Well, I just think that all the major labels basically "creatively account" now and some managers are trying to charge more. In other words, what was three percent on retail ends up being four and a half on dealer price or something, if you can persuade the lawyers of the labels, but you have to be pretty successful to negotiate those deals now. Many people would say that we were overpaid in the '80s and '90s. I don't necessarily agree because we put a hell of a lot of hard work into making the records, and I just find it a bit of a kick in the teeth, really, that's cut wages basically in half. Yet the electricity goes up, the rent goes up, the mortgage goes up — everything else goes up and the producers' fees go down. The chances of getting a hit now are so much smaller. You could make a great record, but if you haven't got the publicity machine behind it then it won't be a hit. It's why I'm taking a punt on doing this half the year this year — working with these new bands that I think are great. I'm just too old to be bossed around by A&R guys who have never even heard of bands like The Kinks or something. You know?

Do you still feel like you're getting to have fun?

Yes I do. I'm not trying to be doom and gloom, but I don't think I'm the only person who says this and not just people from my generation either. Jay, who works for me, he's literally half my age. He knows what the score is. He's only twenty-seven now, but he started when he was really young — around ten years ago. I first met Jay when he was an assistant at Townhouse.

So you guys have been working at least seven years together.

Yeah, he's cool. He's my arms and legs. I couldn't exist without Jay.

He knows Pro Tools?

He's very good on that, but he's a great engineer as well. He's a big part of my team. I love old technology and I love new technology as well — I can do the basics of Pro Tools, but I'm quite keen not to. You're looking at the music as opposed to listening to it, so I've always made a conscious effort to stay away from it. Removed. But if he goes to the loo, I can still press play and start and record.

Seems like there was a period through the eighties where you were so busy.

I was always so busy then. It was mad! I mean, it was great. Such a good time, I wouldn't swap it.

Did you ever have to at some point just stop working for a bit and relax — take a long vacation?

It never really happened. You know, you became a bit of a social outcast.

Did your relationships and things suffer?

Definitely. I remember talking to — when I went to Muscle Shoals, I did some tracks. They'd moved the studio to the side of the river in a big complex in the early '80s, and I did some stuff with Melissa Etheridge there. I was talking to Roger Hawkins, the drummer from the Muscle Shoals band, and he said from the age of eighteen to twenty-seven or twenty- eight, literally three hundred and sixty-five days of the year, all day was spent in the studio.

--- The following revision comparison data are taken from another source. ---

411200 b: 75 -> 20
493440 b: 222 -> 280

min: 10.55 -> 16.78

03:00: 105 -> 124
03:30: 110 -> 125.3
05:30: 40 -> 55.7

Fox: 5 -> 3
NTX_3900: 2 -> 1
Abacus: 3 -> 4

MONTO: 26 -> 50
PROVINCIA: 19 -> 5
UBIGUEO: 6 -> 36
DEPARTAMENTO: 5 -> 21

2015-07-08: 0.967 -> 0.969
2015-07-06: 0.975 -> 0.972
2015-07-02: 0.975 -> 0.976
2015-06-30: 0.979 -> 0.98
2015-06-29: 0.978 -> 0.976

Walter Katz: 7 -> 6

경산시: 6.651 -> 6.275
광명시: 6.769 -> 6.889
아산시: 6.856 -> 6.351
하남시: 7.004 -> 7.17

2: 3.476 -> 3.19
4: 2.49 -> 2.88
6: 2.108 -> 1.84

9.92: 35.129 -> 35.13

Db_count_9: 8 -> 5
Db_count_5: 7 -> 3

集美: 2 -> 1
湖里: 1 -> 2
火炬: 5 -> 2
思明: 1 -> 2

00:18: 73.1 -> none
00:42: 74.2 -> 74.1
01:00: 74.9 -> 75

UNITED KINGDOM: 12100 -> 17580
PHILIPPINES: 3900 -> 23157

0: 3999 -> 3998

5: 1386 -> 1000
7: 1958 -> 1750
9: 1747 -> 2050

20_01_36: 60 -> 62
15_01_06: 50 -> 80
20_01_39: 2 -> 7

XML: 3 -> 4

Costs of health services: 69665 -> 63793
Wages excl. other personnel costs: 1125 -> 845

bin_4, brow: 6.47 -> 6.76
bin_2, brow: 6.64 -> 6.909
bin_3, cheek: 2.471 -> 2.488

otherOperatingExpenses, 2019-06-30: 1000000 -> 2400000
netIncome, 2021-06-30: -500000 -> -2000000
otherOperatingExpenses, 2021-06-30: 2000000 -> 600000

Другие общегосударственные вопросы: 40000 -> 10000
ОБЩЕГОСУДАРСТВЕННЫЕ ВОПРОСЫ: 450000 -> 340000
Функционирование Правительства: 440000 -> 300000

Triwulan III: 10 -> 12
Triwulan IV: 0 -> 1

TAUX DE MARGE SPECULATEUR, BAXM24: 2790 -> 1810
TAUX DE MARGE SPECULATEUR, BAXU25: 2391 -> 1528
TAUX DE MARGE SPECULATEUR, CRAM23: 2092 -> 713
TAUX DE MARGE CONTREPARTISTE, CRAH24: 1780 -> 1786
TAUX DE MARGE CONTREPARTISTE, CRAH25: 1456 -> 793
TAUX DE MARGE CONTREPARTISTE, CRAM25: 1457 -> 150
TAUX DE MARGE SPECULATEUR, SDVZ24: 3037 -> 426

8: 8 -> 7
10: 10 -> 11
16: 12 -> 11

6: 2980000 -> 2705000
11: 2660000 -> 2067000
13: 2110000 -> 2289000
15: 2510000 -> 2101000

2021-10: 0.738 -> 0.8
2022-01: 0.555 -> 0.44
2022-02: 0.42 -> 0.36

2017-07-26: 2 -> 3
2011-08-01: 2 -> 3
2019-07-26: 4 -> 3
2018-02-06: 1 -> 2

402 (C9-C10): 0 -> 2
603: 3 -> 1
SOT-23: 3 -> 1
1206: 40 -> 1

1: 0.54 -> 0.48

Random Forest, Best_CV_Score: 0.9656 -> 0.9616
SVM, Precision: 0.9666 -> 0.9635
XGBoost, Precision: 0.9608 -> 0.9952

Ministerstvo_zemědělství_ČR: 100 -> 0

He said he was like a social leper. He had no idea how to have a relationship with a woman, let alone anybody. He said it was just mad. The work was just so full on.

He could talk charts.

I remember there was a period in the '80s there where I don't think I had a holiday for five years.

That sounds kind of brutal.

But you didn't mind because you fuckin' enjoyed it. You enjoyed every minute of it. It was like, why did I ever, ever want to do anything else? We just felt so lucky and privileged and honored. It was this great thing in the middle of a vibe that was a great vibe.

It's hard to say "No" when you see an interesting project on the horizon. "I'd like to work on Sting's record. I'd like to work with XTC again."

If you're asked by one of your heroes to make a record, you're not going to go, "Oh, I think I'm going on holiday that week." That never happens.